- **Document**
I'm currently wrapping-up a review of the proposed change and the corresponding patches provided by Go.
Done! Here it is...


I have spent some time testing the Rouge syntax highlighter using the patches provided by Go in contrast to the implementation provided by the redmine_rouge plugin (which seems to have an issue with the CSS-styles — thus the highlighting — missing during printing).
I specifically looked at the Ruby code syntax highlighting, but I also included two others: Diff and HTML (with inline CSS and Javascript).


I started with collecting some — let's say — more challenging code examples. I found some interesting ones (specifically for comparison of CodeRay vs. Rouge) in the CodeRay Scanner Test repository (https://github.com/rubychan/coderay-scanner-tests). I also took at random some long, more complicated methods from the Redmine core to compare.

- **Data block**
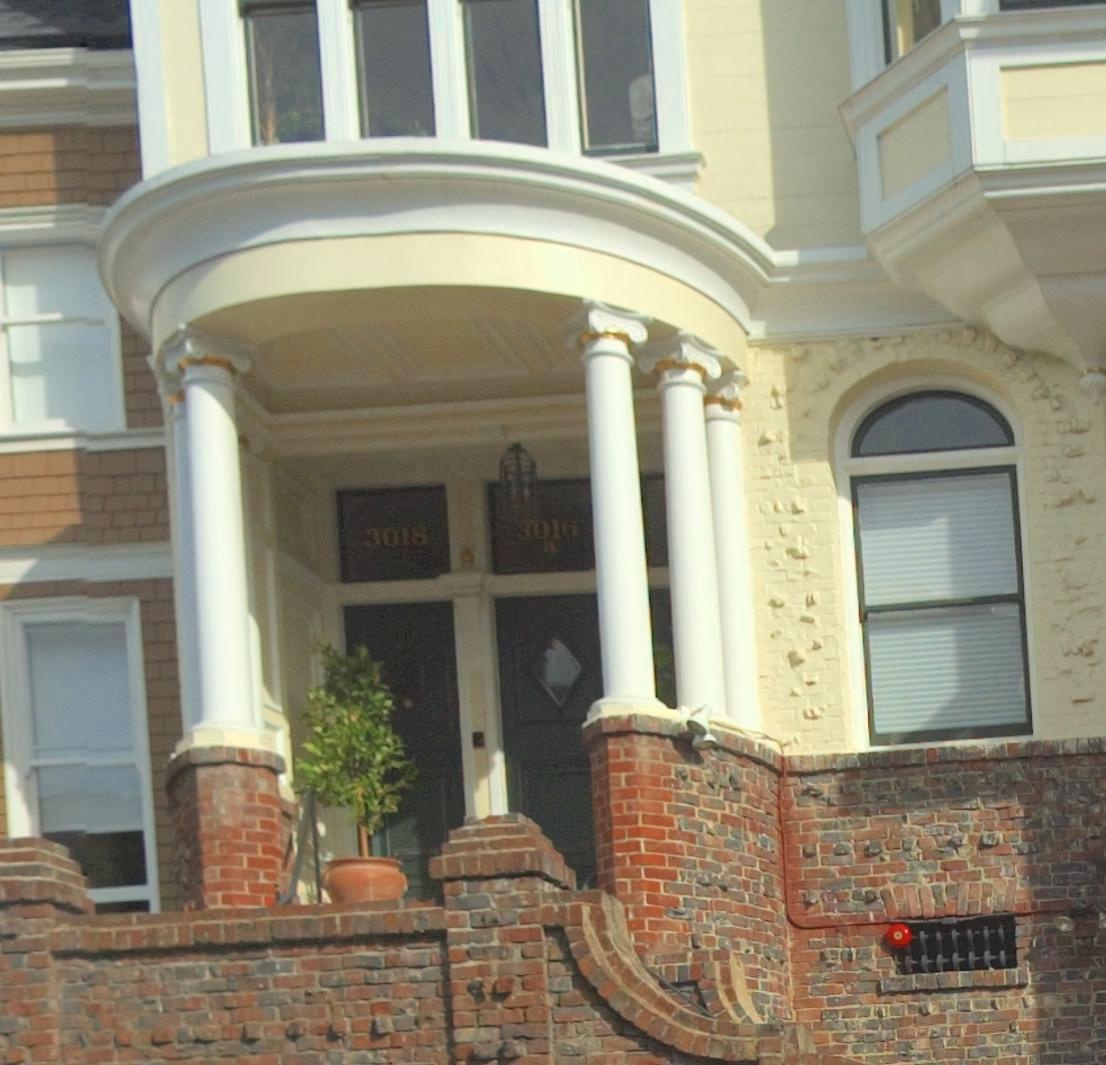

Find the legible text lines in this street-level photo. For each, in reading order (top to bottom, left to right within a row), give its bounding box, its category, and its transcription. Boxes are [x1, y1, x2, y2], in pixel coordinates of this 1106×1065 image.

[362, 522, 429, 553] StreetNumber: 3018
[514, 516, 580, 543] StreetNumber: *016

- **Request 1**
According to the Rouge review post, what problem does the redmine_rouge plugin seem to have?
- **Request 2**
List every code language whose syntax highlighting the Rouge review post says was tested.
Base your answers only on the Rouge review post.

- **Complete response 1**
Its CSS styles, and therefore the highlighting, go missing during printing.

- **Complete response 2**
Ruby, Diff, and HTML (with inline CSS and Javascript)